Some patterns commonly encountered when writing CWL workflows
- Manifest file via Javascript
- Embedding scripts
- Embedding a bash script (style 2)
- Manipulating a list of files using expressions
- Link input files to working directory
- How to handle port type mismatches
Which of the Workflow Patterns Initiative patterns does CWL support?
My tool takes in a list of filenames as input. I used to pass each file name on the command line, but when I scale up I run into unix "Argument list too long" errors. What can I do?
If the program accepts, or can be altered to accept, a manifest file containing a list of input file paths, the CWL can be written to generate this manifest file on the fly before invoking the tool (example).
I have a Python script that I want to embed in my tool wrapper (not make part of the docker image). How would I do this?
You can embed the script as an InitialWorkDirRequirement
(example).
I use good software practices. My Python/Ruby/Haskell/... script is in a separate file from my CWL wrapper.
You can use the $include directive to pull in the file into your CWL.
You can use it in InitialWorkDirRequirement
(example) or in File Contents (example)
My embedded (Bash/Python/R) script has "$" signs in it and this is conflicting with CWL parameter references. How do get them to play nicely together?
You can escape the $ in your script with \$
I'd rather just paste the script into the CWL and not have to go through it, escaping the "$" signs. Do I have another option?
You could embed your script in the "contents" field of the default value of a file. To note in this solution is that a user can supply a different file to the script input and override the default script. This can be considered a bug or a feature, depending on your use case (example).
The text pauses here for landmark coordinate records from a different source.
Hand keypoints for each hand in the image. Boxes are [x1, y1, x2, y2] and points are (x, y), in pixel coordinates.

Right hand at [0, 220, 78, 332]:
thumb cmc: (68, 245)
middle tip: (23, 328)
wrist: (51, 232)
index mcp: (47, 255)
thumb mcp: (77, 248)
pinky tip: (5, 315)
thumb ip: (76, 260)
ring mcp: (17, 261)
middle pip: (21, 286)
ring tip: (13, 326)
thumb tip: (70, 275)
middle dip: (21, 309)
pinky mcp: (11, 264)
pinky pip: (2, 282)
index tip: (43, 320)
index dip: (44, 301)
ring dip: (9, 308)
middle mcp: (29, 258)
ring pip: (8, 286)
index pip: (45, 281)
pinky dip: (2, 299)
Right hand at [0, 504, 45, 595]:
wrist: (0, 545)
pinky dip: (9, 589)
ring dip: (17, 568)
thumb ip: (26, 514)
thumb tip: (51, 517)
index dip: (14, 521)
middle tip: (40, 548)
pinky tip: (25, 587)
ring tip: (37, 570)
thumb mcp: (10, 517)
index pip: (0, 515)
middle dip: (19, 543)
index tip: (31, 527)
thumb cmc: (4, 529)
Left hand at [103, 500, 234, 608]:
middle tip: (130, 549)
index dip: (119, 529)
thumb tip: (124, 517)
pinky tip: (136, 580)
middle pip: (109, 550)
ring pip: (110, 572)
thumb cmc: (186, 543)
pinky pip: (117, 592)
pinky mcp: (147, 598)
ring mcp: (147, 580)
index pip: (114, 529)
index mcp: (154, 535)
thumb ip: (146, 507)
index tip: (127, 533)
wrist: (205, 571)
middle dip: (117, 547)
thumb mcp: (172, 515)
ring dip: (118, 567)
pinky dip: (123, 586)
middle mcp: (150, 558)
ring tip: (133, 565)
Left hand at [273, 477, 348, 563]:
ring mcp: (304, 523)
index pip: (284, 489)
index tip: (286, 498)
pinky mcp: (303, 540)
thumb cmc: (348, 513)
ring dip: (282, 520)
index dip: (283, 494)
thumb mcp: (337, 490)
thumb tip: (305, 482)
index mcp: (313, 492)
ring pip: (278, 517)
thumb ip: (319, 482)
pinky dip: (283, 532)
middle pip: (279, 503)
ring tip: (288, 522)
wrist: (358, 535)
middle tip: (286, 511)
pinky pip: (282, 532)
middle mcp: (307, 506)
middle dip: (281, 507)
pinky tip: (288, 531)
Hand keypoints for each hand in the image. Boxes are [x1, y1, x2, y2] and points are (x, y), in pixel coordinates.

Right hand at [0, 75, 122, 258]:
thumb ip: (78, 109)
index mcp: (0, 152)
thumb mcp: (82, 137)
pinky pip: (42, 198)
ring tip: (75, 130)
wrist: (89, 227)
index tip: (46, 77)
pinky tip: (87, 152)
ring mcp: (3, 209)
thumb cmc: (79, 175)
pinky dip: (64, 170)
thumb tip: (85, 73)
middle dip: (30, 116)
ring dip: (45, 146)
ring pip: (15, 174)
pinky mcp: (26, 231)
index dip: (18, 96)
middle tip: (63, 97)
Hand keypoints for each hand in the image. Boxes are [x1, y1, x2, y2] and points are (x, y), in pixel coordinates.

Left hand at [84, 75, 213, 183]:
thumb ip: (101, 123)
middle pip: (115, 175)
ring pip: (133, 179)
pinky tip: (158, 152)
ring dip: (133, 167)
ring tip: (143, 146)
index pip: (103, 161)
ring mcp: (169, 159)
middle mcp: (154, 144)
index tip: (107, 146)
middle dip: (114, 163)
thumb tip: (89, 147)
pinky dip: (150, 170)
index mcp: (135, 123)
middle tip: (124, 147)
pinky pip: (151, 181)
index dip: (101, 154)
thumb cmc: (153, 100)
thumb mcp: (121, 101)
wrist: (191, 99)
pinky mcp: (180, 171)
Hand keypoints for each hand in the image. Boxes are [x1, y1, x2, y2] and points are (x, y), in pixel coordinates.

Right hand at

A bash script can be passed as a string via the command line and invoked from the command line. (example).
I have an input that is a list of files. I wish to do processing based on the file paths.
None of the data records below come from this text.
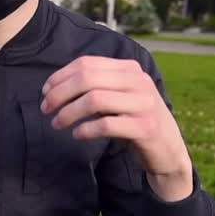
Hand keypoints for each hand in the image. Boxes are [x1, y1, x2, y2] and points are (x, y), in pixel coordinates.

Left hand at [40, 56, 192, 200]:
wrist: (169, 150)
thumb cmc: (135, 121)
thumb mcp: (119, 97)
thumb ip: (96, 86)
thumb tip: (54, 87)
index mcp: (130, 69)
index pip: (86, 64)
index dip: (60, 77)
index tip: (45, 93)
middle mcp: (138, 81)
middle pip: (87, 78)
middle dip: (60, 94)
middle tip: (46, 109)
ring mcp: (143, 103)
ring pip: (94, 99)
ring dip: (68, 112)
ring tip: (57, 124)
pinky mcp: (145, 127)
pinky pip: (106, 124)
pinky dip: (86, 129)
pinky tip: (77, 135)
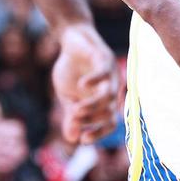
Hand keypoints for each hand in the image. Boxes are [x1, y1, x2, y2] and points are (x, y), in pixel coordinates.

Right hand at [52, 23, 118, 144]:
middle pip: (110, 111)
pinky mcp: (103, 58)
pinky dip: (94, 80)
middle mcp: (112, 87)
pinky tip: (81, 85)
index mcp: (104, 100)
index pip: (110, 122)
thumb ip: (71, 116)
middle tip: (74, 118)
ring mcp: (110, 73)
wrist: (71, 41)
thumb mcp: (67, 96)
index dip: (100, 133)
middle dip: (91, 119)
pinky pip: (104, 72)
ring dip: (93, 105)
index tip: (83, 140)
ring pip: (109, 94)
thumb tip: (72, 140)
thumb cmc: (72, 69)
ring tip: (76, 108)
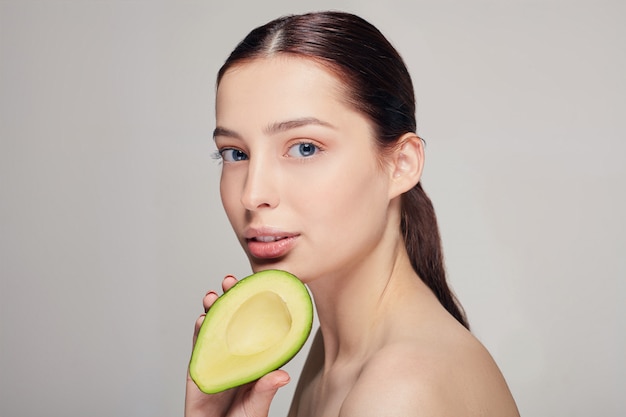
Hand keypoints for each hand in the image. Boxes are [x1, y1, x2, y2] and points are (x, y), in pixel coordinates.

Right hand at [185, 275, 290, 416]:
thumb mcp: (257, 406)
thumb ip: (265, 390)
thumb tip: (282, 376)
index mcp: (255, 358)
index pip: (258, 326)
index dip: (257, 304)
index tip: (259, 284)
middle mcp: (236, 353)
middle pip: (235, 319)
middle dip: (232, 297)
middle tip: (231, 281)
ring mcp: (218, 357)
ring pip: (216, 326)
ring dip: (214, 308)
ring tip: (213, 296)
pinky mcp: (200, 366)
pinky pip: (199, 344)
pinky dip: (200, 330)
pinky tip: (202, 318)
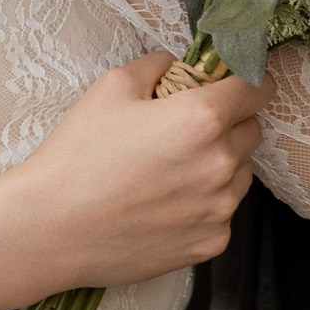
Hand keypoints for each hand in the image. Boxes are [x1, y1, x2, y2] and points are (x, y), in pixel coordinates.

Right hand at [12, 52, 264, 285]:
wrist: (52, 229)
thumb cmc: (78, 155)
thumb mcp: (111, 88)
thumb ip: (156, 66)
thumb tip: (178, 66)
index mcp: (201, 118)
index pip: (256, 89)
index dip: (248, 80)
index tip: (236, 83)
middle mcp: (221, 164)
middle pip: (252, 131)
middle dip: (229, 122)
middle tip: (186, 127)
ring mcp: (219, 209)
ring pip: (241, 173)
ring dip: (220, 164)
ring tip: (172, 169)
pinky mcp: (211, 244)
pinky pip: (223, 212)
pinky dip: (205, 203)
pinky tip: (165, 203)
This depends a bit on what the expression is intended to do. The easiest is if the whole processing can be done in javascript. In this case the pattern looks like
${
  var cmd = "";
  for( var i = 0; i < inputs.files.length; i++) {
     cmd += "\n echo " + inputs.files[i].path;
  }
  return cmd;  
}
(example)
This works well for when we can do with a JSON or simple string return value
from the JS code. If what we really want is an embedded script (say a bash or
Python script) to be generated, say via the InitialWorkDirRequirement it
becomes cumbersome to write in this fashion. One way of doing this is to write a
succinct JS expression that converts the passed JSON object into a list of paths
in the syntax accepted by the script.
Here is an example for Python and for bash
I have a tool that does not do well with arbitrary file paths. I'd like to link the files into the working directory so I don't have to deal with arbitrary mount paths and so on.
You can use InitialWorkDirRequirement to link the files
(example).
You can mix this with embedding scripts (example).
- Tool A produces a list of Files (or strings, ints ...)
- Tool B accepts only a single File (or string, int ...)
- How do I connect A to B?
If you are sure this is not going to be a problem, e.g. in this context A will
only ever produce one file, or you are only interested in one file, you can use
a step valueFrom expression to convert the types.
Here is a workflow that will raise validation warnings and will fail on execution because of port type mismatches.
Here is the same workflow with
valueFrom added to make the port types match.
You can tailor the input/output types to your situation.
flatten-nestedarray.cwl shows how to flatten an array such as [["a0", "a1"], ["b0", "b1"]] into ["a0", "a1", "b0", "b1"].
batch-array.cwl shows how to divide an array such as ["a0", "a1", "a2", "a3", "a4"] into a nested array [["a0", "a1"], ["a2", "a3"], ["a4"]] with batch size 2. With batch size 3, the batched nested array would be [["a0", "a1", "a2"], ["a3", "a4"]].
array-to-dir.cwl shows how to stage an array such as [file0, dir0, file1, dir1] in a new directory, with file0, dir0, file1, dir1 as its content.
nestedarray-to-dir.cwl shows how to stage a nested array such as [[file0, dir0], [file1, dir1]] in a new directory, with file0, dir0, file1, dir1 as its content.
get-vcfs.cwl is a bioinformatics specific tool that processes a 'Directory' with files such as a.vcf.gz, a.vcf.gz.tbi, b.vcf.gz, b.vcf.gz.tbi into an array [a.vcf.gz, b.vcf.gz], where a.vcf.gz.tbi is the secondary file of a.vcf.gz, and b.vcf.gz.tbi is the secondary file of b.vcf.gz, respectively.